§ **Instructions to follow**: Filter the entries below, keeping only lines with the word "dürfen".

§ **Supplied data**:
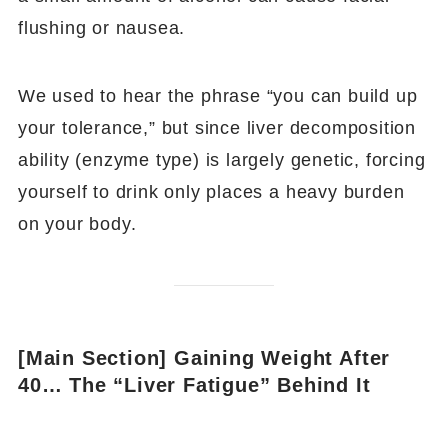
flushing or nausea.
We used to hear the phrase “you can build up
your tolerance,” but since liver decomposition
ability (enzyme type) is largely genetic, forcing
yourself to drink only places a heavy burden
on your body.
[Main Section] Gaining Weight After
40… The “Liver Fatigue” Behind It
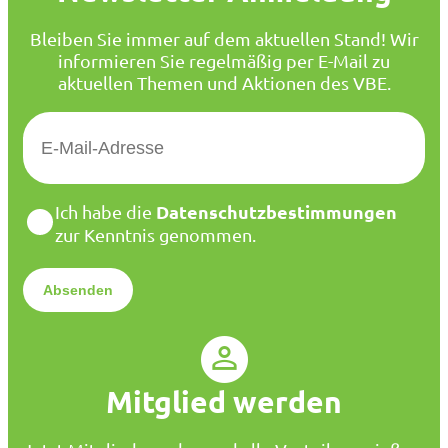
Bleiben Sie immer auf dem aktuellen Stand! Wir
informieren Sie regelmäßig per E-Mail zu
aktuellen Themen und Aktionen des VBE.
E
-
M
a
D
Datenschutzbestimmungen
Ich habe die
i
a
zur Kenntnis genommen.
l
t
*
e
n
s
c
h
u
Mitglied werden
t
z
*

* * *

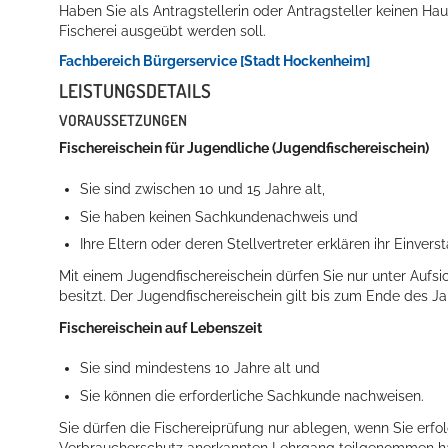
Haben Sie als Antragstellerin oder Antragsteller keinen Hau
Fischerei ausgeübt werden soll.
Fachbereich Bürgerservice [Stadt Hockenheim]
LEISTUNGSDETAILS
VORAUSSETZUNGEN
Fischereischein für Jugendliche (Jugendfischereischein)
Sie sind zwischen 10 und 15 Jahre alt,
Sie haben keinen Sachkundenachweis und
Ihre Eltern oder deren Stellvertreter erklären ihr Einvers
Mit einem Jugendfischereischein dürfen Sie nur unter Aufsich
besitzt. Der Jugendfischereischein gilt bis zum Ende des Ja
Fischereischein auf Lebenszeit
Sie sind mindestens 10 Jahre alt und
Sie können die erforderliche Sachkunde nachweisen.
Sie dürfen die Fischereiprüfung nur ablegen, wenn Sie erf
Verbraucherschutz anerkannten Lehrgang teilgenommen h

§ **The completed task**:
Mit einem Jugendfischereischein dürfen Sie nur unter Aufsich
Sie dürfen die Fischereiprüfung nur ablegen, wenn Sie erf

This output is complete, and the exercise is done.